- [Exercise description]:
Provide an exact transcription of all the records.
(Material to process)
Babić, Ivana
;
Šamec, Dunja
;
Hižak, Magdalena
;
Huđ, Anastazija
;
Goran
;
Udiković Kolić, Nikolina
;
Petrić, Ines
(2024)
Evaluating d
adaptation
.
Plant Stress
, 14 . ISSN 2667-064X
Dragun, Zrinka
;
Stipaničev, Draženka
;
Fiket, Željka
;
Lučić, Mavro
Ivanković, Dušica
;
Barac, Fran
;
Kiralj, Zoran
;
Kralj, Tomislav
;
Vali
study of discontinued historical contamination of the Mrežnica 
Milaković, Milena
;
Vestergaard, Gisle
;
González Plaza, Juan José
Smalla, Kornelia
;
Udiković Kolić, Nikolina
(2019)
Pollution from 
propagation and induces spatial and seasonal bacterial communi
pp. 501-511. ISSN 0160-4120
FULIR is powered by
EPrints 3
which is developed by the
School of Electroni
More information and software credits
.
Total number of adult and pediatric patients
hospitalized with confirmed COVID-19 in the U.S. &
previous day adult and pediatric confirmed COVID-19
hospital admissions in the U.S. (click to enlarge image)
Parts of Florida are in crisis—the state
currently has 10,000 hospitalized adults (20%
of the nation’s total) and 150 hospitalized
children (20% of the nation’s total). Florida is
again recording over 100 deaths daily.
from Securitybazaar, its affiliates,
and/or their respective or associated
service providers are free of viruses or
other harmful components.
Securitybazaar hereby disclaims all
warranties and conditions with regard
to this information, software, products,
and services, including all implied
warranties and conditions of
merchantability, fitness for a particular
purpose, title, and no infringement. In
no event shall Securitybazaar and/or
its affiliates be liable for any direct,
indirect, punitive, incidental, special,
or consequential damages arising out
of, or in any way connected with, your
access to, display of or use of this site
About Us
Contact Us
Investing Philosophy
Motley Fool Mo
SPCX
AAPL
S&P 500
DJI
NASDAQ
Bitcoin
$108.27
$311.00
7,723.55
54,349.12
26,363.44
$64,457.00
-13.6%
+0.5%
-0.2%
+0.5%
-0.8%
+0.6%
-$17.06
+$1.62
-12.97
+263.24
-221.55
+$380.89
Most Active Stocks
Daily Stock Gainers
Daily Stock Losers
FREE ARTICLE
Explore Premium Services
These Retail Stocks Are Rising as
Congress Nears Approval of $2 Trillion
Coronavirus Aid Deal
(End Material to process)
- [Final answer]:
Babić, Ivana
;
Šamec, Dunja
;
Hižak, Magdalena
;
Huđ, Anastazija
;
Goran
;
Udiković Kolić, Nikolina
;
Petrić, Ines
(2024)
Evaluating d
adaptation
.
Plant Stress
, 14 . ISSN 2667-064X
Dragun, Zrinka
;
Stipaničev, Draženka
;
Fiket, Željka
;
Lučić, Mavro
Ivanković, Dušica
;
Barac, Fran
;
Kiralj, Zoran
;
Kralj, Tomislav
;
Vali
study of discontinued historical contamination of the Mrežnica 
Milaković, Milena
;
Vestergaard, Gisle
;
González Plaza, Juan José
Smalla, Kornelia
;
Udiković Kolić, Nikolina
(2019)
Pollution from 
propagation and induces spatial and seasonal bacterial communi
pp. 501-511. ISSN 0160-4120
FULIR is powered by
EPrints 3
which is developed by the
School of Electroni
More information and software credits
.
Total number of adult and pediatric patients
hospitalized with confirmed COVID-19 in the U.S. &
previous day adult and pediatric confirmed COVID-19
hospital admissions in the U.S. (click to enlarge image)
Parts of Florida are in crisis—the state
currently has 10,000 hospitalized adults (20%
of the nation’s total) and 150 hospitalized
children (20% of the nation’s total). Florida is
again recording over 100 deaths daily.
from Securitybazaar, its affiliates,
and/or their respective or associated
service providers are free of viruses or
other harmful components.
Securitybazaar hereby disclaims all
warranties and conditions with regard
to this information, software, products,
and services, including all implied
warranties and conditions of
merchantability, fitness for a particular
purpose, title, and no infringement. In
no event shall Securitybazaar and/or
its affiliates be liable for any direct,
indirect, punitive, incidental, special,
or consequential damages arising out
of, or in any way connected with, your
access to, display of or use of this site
About Us
Contact Us
Investing Philosophy
Motley Fool Mo
SPCX
AAPL
S&P 500
DJI
NASDAQ
Bitcoin
$108.27
$311.00
7,723.55
54,349.12
26,363.44
$64,457.00
-13.6%
+0.5%
-0.2%
+0.5%
-0.8%
+0.6%
-$17.06
+$1.62
-12.97
+263.24
-221.55
+$380.89
Most Active Stocks
Daily Stock Gainers
Daily Stock Losers
FREE ARTICLE
Explore Premium Services
These Retail Stocks Are Rising as
Congress Nears Approval of $2 Trillion
Coronavirus Aid Deal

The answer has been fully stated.